>> BEGIN SUPPLIED ENTRIES
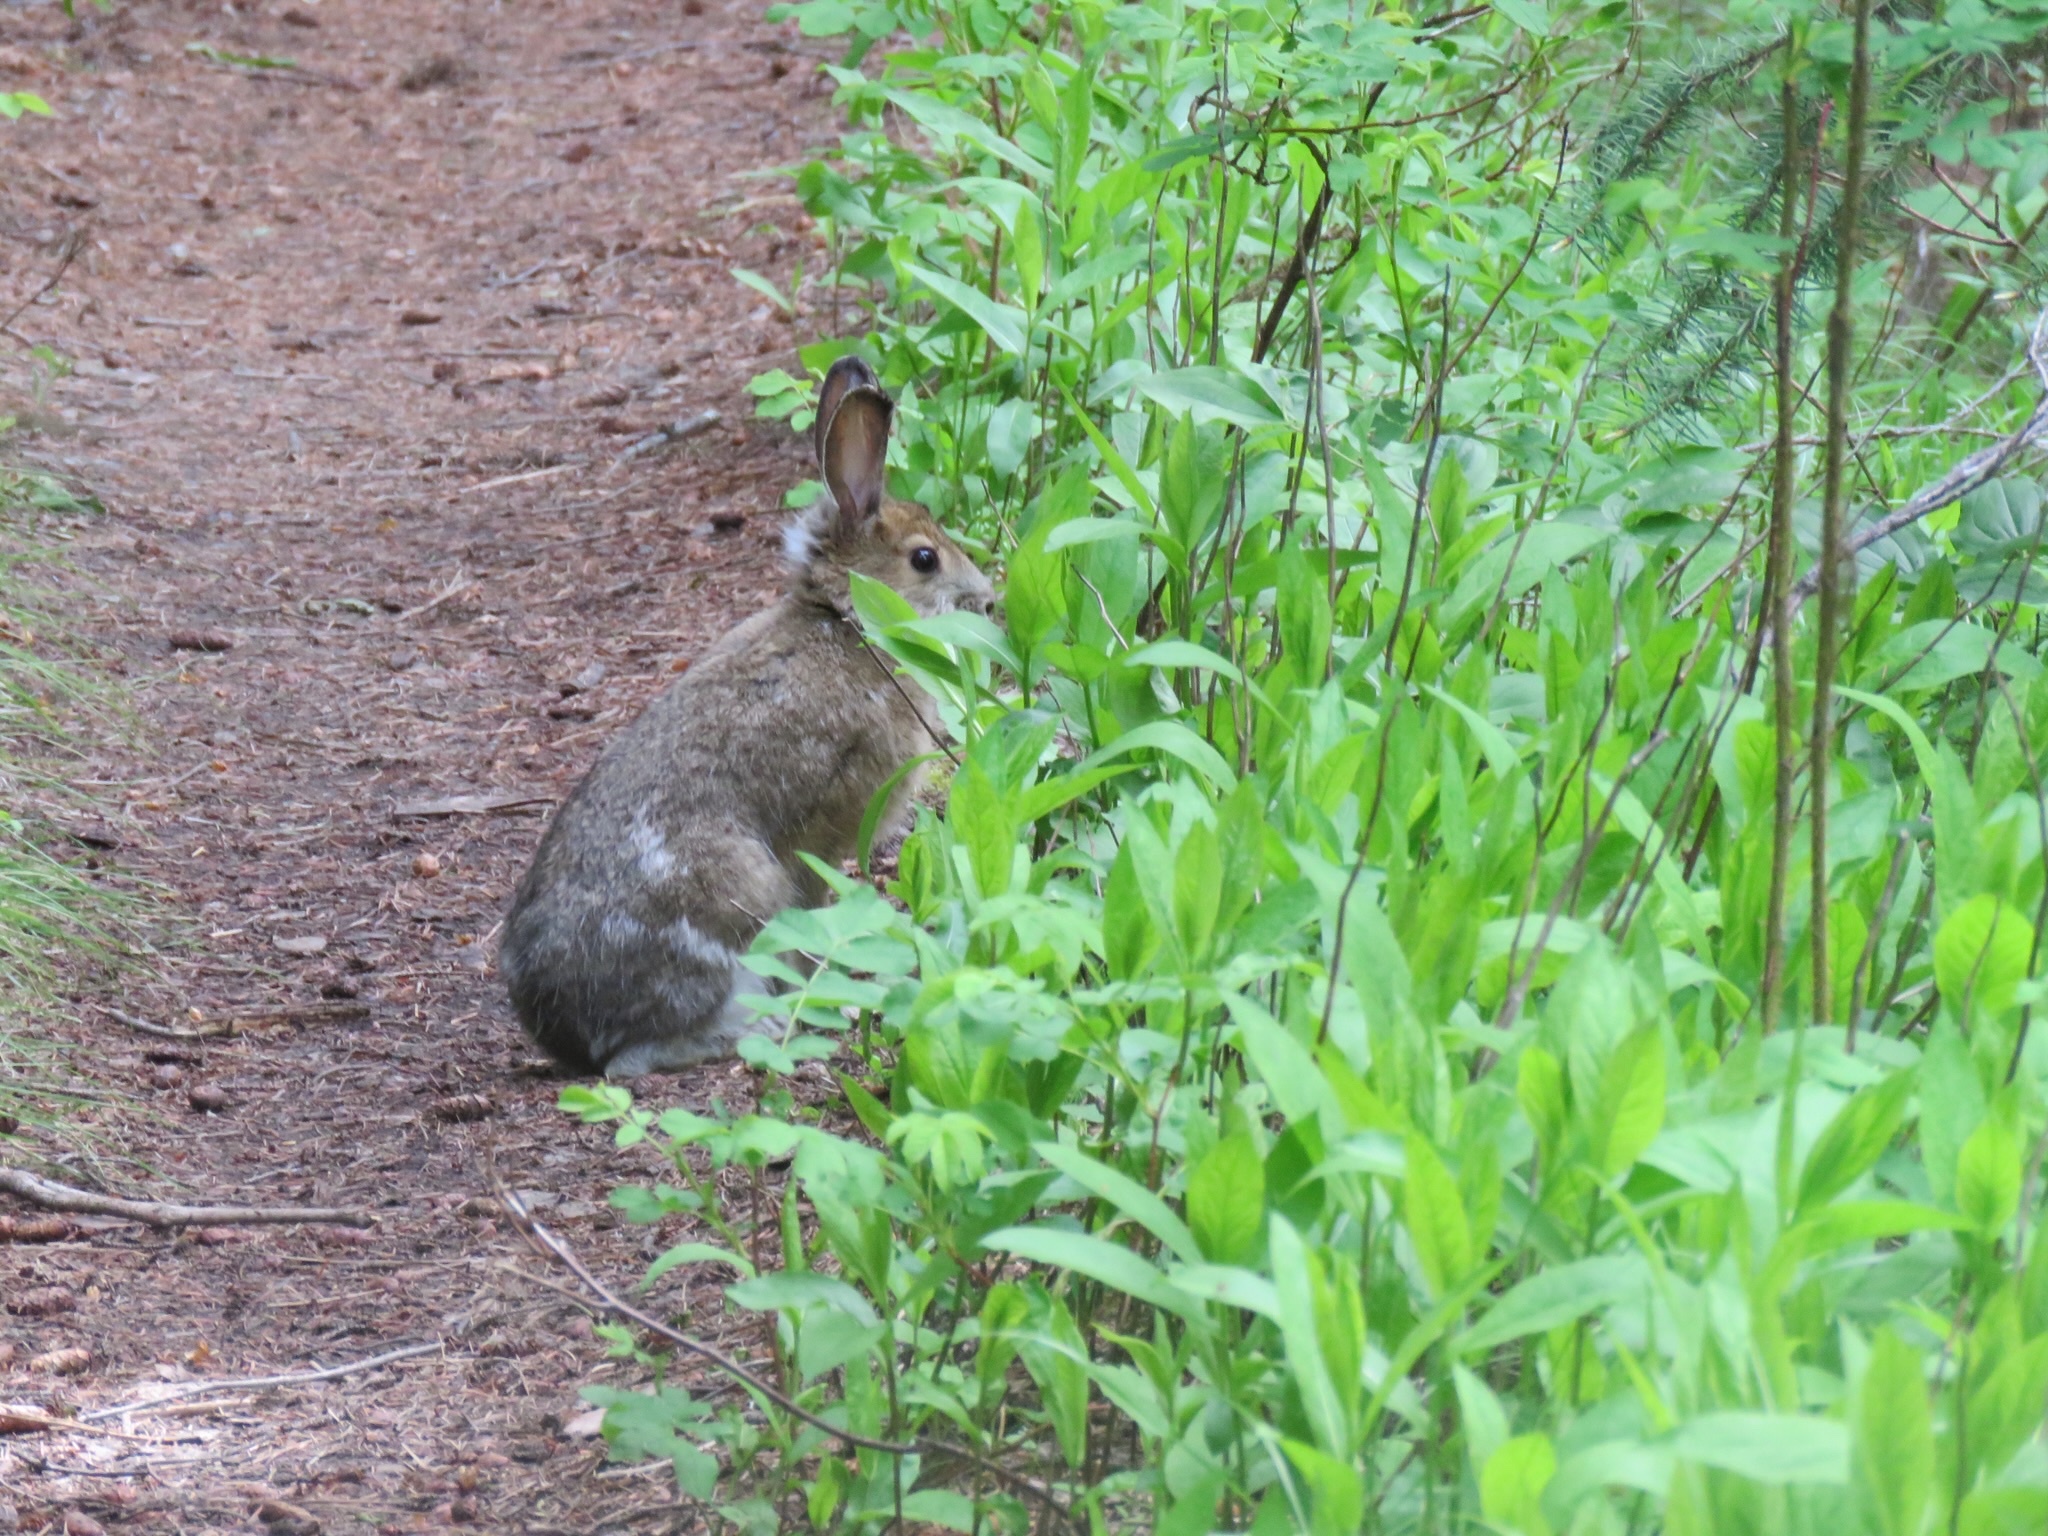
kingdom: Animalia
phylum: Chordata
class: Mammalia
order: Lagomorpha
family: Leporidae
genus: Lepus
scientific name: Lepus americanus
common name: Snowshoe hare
>> END SUPPLIED ENTRIES
WRITTEN TASK
Return the classification lines for each record unchanged, without the pictures.

THE SOLUTION
kingdom: Animalia
phylum: Chordata
class: Mammalia
order: Lagomorpha
family: Leporidae
genus: Lepus
scientific name: Lepus americanus
common name: Snowshoe hare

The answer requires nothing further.